TEXTE FOURNI -
==================================================

Petites et grandes questions concernant le Crédit Social
par Louis Even
On ne change pas la nature de l'homme Le désordre a toujours existé dans le monde. Vous aurez beau faire, vous ne changerez pas la nature de l'homme. Croyez-vous vraiment pouvoir sauver le monde par le Crédit Social ? Qui donc a prétendu que le Crédit Social changerait la nature de l'homme ou sauverait le monde ?
Il n'y a qu'un seul Sauveur : c'est Notre-Seigneur Jésus-Christ, le fils de Dieu fait homme et venu en ce monde justement pour sauver les hommes.
Et la nature de l'homme ne sera jamais changée. Cette nature a été viciée par le péché originel et les effets s'en feront sentir jusqu'à la fin du monde. C'est par la grâce qu'on les contrecarre.
Les Pèlerins de saint Michel savent bien cela. Et leur ambition n'est point de faire une chose impossible : de changer la nature de l'homme. Ni d'accomplir par le Crédit Social une œuvre de salut qui n'appartient qu'au Christ, pour laquelle il a établi son Église.
Les Pèlerins de saint Michel sont plus modestes. Ils cherchent simplement à obtenir dans la cité temporelle des conditions sociales et économiques dans lesquelles les personnes pourront plus facilement, si elles le veulent, s'épanouir dans la ligne même de leur destinée.

==================================================

Entrées de la collection:
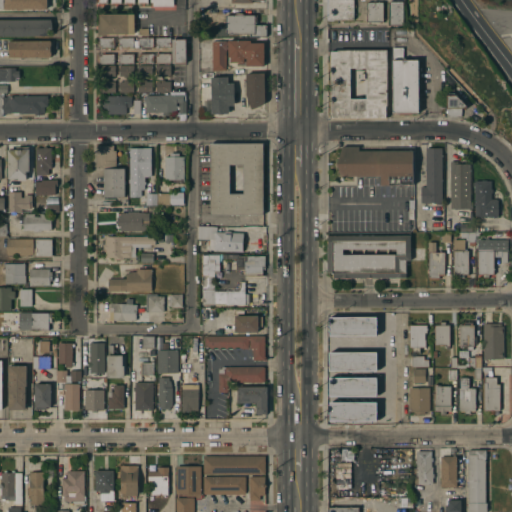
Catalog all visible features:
building: (100, 1)
building: (113, 1)
building: (126, 1)
building: (140, 1)
building: (243, 1)
building: (246, 1)
building: (101, 2)
building: (115, 2)
building: (128, 2)
building: (141, 2)
building: (160, 3)
building: (161, 3)
building: (22, 4)
building: (24, 5)
building: (338, 10)
building: (339, 10)
building: (373, 12)
building: (374, 12)
building: (395, 13)
building: (395, 13)
road: (39, 15)
road: (295, 15)
road: (171, 18)
building: (114, 24)
building: (115, 25)
building: (242, 25)
building: (242, 26)
building: (24, 27)
building: (25, 28)
building: (142, 32)
road: (484, 35)
building: (161, 42)
building: (105, 43)
building: (125, 43)
building: (144, 43)
building: (161, 43)
road: (339, 44)
building: (28, 49)
building: (29, 50)
building: (177, 50)
building: (178, 52)
building: (245, 52)
building: (245, 52)
building: (217, 53)
building: (218, 55)
building: (124, 58)
building: (144, 58)
building: (105, 59)
building: (105, 59)
building: (125, 59)
building: (144, 59)
building: (161, 59)
road: (192, 65)
building: (106, 70)
building: (125, 70)
building: (143, 70)
building: (162, 70)
building: (106, 71)
building: (125, 71)
building: (144, 71)
building: (162, 71)
building: (8, 73)
building: (8, 75)
road: (295, 80)
building: (254, 82)
building: (357, 83)
building: (220, 84)
building: (356, 84)
building: (404, 84)
building: (106, 86)
building: (107, 86)
building: (124, 86)
building: (124, 86)
building: (143, 86)
building: (161, 86)
building: (161, 86)
building: (404, 86)
building: (2, 88)
building: (3, 89)
building: (254, 89)
building: (220, 93)
building: (255, 98)
building: (221, 102)
building: (163, 103)
building: (116, 104)
building: (22, 105)
building: (23, 105)
building: (114, 105)
building: (135, 105)
building: (164, 105)
building: (454, 105)
building: (135, 106)
road: (147, 131)
road: (395, 131)
building: (104, 156)
road: (503, 158)
building: (41, 161)
building: (42, 161)
building: (17, 163)
building: (373, 163)
building: (16, 164)
road: (77, 164)
building: (377, 165)
building: (172, 168)
building: (173, 168)
building: (135, 169)
building: (137, 170)
building: (110, 172)
building: (0, 173)
road: (446, 173)
building: (431, 176)
building: (432, 177)
building: (234, 178)
building: (235, 179)
building: (112, 182)
building: (458, 185)
building: (458, 186)
building: (44, 187)
building: (45, 187)
building: (168, 198)
building: (150, 199)
building: (169, 199)
building: (483, 200)
building: (484, 200)
building: (17, 201)
building: (17, 202)
road: (351, 202)
building: (1, 203)
building: (1, 204)
building: (51, 208)
building: (410, 210)
building: (131, 221)
building: (132, 221)
building: (35, 222)
building: (35, 222)
building: (465, 228)
building: (475, 228)
building: (2, 230)
building: (445, 237)
building: (469, 237)
building: (219, 239)
building: (221, 240)
building: (125, 245)
building: (126, 245)
building: (18, 246)
building: (19, 247)
building: (41, 247)
building: (43, 248)
building: (487, 253)
building: (489, 255)
building: (366, 256)
building: (145, 257)
building: (368, 257)
building: (146, 258)
building: (459, 259)
building: (434, 260)
building: (434, 262)
building: (458, 262)
building: (232, 264)
building: (252, 264)
road: (286, 272)
road: (306, 272)
building: (13, 273)
building: (14, 274)
building: (38, 276)
building: (39, 277)
building: (227, 277)
building: (130, 281)
building: (131, 282)
building: (215, 284)
road: (193, 287)
building: (24, 297)
building: (5, 298)
building: (25, 298)
building: (5, 299)
building: (173, 300)
building: (174, 301)
road: (409, 303)
building: (154, 304)
building: (154, 304)
building: (121, 311)
building: (122, 312)
building: (142, 316)
building: (32, 321)
building: (33, 321)
building: (244, 323)
building: (246, 324)
building: (351, 326)
building: (464, 334)
building: (415, 335)
building: (440, 335)
building: (441, 335)
building: (466, 335)
building: (416, 338)
building: (146, 341)
building: (491, 341)
building: (147, 342)
building: (492, 342)
building: (236, 343)
building: (160, 344)
building: (237, 344)
building: (42, 346)
building: (43, 346)
building: (63, 353)
building: (64, 354)
building: (95, 357)
building: (96, 358)
building: (416, 360)
building: (165, 361)
building: (166, 361)
building: (418, 362)
building: (452, 362)
building: (474, 362)
building: (40, 363)
building: (113, 365)
building: (113, 366)
building: (145, 368)
building: (146, 369)
building: (486, 370)
building: (451, 374)
building: (477, 374)
building: (59, 375)
building: (417, 375)
building: (60, 376)
building: (74, 376)
building: (239, 376)
building: (239, 376)
building: (419, 376)
building: (0, 385)
building: (352, 386)
building: (15, 387)
building: (16, 387)
building: (0, 391)
building: (163, 392)
building: (163, 393)
building: (188, 393)
building: (489, 393)
building: (490, 394)
building: (41, 395)
building: (41, 396)
building: (69, 396)
building: (115, 396)
building: (142, 396)
building: (142, 396)
building: (188, 396)
building: (70, 397)
building: (252, 397)
building: (466, 397)
building: (115, 398)
building: (253, 398)
building: (440, 398)
building: (92, 399)
building: (417, 399)
building: (441, 399)
building: (465, 399)
building: (93, 400)
building: (418, 400)
road: (297, 425)
road: (255, 436)
building: (232, 464)
building: (232, 465)
building: (422, 467)
building: (423, 467)
road: (297, 468)
building: (446, 471)
building: (448, 472)
building: (127, 480)
building: (156, 480)
building: (186, 480)
building: (474, 480)
building: (128, 481)
building: (476, 481)
building: (158, 482)
building: (187, 482)
building: (72, 485)
building: (222, 485)
building: (10, 486)
building: (223, 486)
building: (10, 487)
building: (36, 487)
building: (72, 487)
building: (104, 487)
building: (34, 488)
building: (255, 488)
building: (255, 490)
building: (183, 504)
building: (184, 505)
building: (452, 505)
road: (297, 506)
building: (453, 506)
building: (12, 509)
building: (12, 509)
building: (28, 509)
building: (346, 509)
building: (343, 510)
building: (61, 511)
building: (62, 511)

==================================================

CONSIGNES DE L'EXERCICE -
a: Répondez brièvement à ces questions sur le texte consacré au Crédit Social :
(i) Qui est présenté comme le seul Sauveur ?
(ii) Par quoi la nature de l'homme a-t-elle été viciée ?
(iii) Que cherchent à obtenir les Pèlerins de saint Michel dans la cité temporelle ?
b: Reproduisez fidèlement le passage du texte sur le Crédit Social qui va de « Petites et grandes » jusqu'à « qu'on les contrecarre. ».
Ce matériel n'est pas nécessaire.

RÉPONSES ATTENDUES -
a:
(i) Notre-Seigneur Jésus-Christ, le fils de Dieu fait homme.
(ii) Par le péché originel.
(iii) Des conditions sociales et économiques dans lesquelles les personnes pourront plus facilement, si elles le veulent, s'épanouir dans la ligne même de leur destinée.

b:
Petites et grandes questions concernant le Crédit Social
par Louis Even
On ne change pas la nature de l'homme Le désordre a toujours existé dans le monde. Vous aurez beau faire, vous ne changerez pas la nature de l'homme. Croyez-vous vraiment pouvoir sauver le monde par le Crédit Social ? Qui donc a prétendu que le Crédit Social changerait la nature de l'homme ou sauverait le monde ?
Il n'y a qu'un seul Sauveur : c'est Notre-Seigneur Jésus-Christ, le fils de Dieu fait homme et venu en ce monde justement pour sauver les hommes.
Et la nature de l'homme ne sera jamais changée. Cette nature a été viciée par le péché originel et les effets s'en feront sentir jusqu'à la fin du monde. C'est par la grâce qu'on les contrecarre.